### INSTRUCTIONS TO FOLLOW
Isolate every line in the records below with "First" in it.

### Saved entries
::::::

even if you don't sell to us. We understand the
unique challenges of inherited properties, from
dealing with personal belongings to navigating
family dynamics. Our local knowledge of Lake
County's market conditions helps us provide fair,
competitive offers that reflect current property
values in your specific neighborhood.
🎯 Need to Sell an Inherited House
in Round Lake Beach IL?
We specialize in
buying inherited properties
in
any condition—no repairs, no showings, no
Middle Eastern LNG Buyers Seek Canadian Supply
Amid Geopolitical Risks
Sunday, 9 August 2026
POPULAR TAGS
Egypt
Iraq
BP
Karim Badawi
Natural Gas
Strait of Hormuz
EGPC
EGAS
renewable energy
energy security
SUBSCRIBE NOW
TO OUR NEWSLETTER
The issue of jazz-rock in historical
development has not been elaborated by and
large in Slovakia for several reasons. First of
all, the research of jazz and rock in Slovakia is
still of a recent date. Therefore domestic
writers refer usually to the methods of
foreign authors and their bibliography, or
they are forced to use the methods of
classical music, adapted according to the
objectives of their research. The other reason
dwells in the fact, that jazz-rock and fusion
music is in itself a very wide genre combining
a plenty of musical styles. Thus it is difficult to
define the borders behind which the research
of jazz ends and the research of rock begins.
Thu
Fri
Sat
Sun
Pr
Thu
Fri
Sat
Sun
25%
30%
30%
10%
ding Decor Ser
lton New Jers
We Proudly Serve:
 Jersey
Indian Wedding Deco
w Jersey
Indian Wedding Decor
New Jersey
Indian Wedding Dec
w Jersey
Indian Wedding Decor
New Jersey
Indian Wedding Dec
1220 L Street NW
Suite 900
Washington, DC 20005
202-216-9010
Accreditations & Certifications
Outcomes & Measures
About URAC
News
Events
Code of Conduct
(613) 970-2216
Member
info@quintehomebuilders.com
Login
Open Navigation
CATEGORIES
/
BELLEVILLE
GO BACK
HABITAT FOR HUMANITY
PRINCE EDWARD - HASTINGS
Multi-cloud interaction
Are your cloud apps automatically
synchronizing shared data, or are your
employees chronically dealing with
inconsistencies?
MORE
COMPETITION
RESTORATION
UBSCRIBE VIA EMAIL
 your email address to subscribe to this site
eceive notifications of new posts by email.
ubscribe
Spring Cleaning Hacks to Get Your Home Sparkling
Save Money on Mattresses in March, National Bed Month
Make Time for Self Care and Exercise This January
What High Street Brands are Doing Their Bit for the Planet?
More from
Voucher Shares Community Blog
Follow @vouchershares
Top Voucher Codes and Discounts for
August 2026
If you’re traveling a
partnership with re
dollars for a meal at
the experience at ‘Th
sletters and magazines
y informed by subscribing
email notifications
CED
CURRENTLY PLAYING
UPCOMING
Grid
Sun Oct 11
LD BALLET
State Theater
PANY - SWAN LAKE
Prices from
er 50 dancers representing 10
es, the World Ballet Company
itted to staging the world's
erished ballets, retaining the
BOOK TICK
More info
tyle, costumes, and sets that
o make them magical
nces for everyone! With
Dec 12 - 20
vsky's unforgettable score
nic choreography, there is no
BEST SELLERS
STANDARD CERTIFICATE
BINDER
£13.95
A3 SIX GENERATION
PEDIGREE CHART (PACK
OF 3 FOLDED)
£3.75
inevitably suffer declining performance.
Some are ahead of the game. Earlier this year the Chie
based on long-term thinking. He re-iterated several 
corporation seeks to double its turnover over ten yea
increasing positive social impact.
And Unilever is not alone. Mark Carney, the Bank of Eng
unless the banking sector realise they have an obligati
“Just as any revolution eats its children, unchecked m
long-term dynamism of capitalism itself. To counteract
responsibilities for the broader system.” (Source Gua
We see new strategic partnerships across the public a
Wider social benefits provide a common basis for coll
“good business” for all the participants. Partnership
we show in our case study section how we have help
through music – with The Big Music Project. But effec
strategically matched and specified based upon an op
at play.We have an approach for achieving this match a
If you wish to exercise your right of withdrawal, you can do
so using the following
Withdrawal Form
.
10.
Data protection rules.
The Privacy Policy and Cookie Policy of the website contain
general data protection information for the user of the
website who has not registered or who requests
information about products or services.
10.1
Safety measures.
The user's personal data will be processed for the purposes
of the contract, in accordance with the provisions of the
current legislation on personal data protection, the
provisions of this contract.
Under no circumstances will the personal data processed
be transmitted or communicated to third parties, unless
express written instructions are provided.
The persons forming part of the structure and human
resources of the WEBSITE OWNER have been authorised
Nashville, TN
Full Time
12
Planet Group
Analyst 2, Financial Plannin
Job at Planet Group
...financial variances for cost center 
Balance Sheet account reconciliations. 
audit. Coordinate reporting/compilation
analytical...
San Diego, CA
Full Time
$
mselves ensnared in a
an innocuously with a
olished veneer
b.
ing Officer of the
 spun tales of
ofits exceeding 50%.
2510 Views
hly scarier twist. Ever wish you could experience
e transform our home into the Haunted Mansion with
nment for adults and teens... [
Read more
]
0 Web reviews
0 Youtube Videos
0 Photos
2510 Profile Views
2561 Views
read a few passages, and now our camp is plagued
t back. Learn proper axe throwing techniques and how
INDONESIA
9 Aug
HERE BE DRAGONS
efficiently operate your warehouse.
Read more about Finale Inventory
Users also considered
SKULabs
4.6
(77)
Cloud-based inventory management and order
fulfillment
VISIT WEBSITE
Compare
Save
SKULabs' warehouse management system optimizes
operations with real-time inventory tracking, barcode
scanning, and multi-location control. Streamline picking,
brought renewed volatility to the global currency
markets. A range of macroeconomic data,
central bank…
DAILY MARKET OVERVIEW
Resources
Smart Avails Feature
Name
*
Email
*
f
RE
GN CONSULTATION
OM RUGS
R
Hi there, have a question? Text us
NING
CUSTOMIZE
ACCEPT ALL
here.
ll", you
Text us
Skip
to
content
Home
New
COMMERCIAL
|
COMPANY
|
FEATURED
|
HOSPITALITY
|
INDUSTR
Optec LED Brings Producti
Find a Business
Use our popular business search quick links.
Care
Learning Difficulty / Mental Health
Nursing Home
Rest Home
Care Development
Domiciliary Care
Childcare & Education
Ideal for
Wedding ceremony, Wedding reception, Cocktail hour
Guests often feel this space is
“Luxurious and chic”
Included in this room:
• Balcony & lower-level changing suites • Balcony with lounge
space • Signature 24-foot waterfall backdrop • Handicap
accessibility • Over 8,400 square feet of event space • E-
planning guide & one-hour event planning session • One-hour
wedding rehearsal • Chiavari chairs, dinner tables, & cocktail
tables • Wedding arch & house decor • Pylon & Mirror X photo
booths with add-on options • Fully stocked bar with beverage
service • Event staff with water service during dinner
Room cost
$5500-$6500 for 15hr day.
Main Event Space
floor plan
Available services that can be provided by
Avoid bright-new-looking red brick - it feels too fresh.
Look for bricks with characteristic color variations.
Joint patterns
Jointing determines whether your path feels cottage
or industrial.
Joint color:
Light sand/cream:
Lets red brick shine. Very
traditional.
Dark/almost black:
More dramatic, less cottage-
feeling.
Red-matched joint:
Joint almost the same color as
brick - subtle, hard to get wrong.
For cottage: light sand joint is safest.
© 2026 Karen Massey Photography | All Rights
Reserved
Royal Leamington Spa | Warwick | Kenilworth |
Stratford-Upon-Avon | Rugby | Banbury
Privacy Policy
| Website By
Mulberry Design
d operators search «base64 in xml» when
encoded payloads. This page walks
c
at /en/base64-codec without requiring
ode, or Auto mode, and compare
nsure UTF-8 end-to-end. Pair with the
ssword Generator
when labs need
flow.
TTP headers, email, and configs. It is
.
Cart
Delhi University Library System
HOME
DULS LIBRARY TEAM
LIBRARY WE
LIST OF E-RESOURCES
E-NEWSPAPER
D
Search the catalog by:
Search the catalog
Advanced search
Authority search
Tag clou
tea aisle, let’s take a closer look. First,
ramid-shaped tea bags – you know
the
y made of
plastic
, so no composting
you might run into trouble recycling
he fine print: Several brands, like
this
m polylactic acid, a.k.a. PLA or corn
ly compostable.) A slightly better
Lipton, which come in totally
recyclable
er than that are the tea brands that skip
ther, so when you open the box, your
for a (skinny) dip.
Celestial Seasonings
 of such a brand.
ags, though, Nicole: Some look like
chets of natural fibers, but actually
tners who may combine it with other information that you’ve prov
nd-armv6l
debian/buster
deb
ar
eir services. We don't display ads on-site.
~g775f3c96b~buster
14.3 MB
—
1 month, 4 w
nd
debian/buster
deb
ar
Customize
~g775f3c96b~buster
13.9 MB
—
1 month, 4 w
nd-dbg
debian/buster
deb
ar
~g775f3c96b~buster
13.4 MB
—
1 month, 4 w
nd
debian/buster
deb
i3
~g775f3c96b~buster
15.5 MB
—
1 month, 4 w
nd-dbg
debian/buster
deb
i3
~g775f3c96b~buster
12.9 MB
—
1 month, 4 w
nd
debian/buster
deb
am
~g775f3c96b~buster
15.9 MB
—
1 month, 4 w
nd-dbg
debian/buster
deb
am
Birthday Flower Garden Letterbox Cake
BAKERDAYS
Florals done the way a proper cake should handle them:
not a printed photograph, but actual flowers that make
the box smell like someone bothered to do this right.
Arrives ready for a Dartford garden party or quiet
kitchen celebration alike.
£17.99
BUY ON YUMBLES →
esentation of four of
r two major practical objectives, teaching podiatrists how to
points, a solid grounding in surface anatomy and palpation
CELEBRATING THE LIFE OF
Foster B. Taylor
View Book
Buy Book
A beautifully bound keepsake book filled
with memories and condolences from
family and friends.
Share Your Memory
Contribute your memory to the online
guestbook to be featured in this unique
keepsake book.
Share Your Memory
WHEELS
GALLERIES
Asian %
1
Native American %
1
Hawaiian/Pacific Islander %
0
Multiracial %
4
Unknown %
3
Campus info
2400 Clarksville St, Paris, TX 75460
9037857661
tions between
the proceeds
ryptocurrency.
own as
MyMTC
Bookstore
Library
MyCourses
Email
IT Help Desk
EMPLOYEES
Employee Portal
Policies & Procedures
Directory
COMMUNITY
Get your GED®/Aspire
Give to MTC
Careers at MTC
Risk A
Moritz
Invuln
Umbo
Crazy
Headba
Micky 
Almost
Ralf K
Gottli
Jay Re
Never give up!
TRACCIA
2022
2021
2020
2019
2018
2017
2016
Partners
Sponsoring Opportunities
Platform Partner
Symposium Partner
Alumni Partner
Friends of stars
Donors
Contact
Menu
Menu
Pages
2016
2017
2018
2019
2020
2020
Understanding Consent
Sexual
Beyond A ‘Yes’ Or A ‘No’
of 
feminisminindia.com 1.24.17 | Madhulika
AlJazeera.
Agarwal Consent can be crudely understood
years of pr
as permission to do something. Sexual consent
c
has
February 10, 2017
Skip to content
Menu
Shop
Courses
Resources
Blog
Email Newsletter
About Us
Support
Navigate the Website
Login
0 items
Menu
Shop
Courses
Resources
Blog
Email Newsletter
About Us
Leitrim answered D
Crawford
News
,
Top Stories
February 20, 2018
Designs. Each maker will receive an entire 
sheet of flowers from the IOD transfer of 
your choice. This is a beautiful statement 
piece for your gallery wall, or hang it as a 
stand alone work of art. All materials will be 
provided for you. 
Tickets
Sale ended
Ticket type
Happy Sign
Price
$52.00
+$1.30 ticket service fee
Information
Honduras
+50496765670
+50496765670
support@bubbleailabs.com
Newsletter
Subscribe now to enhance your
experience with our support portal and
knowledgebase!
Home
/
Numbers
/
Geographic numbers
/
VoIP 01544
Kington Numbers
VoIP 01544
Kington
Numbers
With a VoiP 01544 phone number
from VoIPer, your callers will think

::::::

### TASK SOLUTION
large in Slovakia for several reasons. First of
tea aisle, let’s take a closer look. First,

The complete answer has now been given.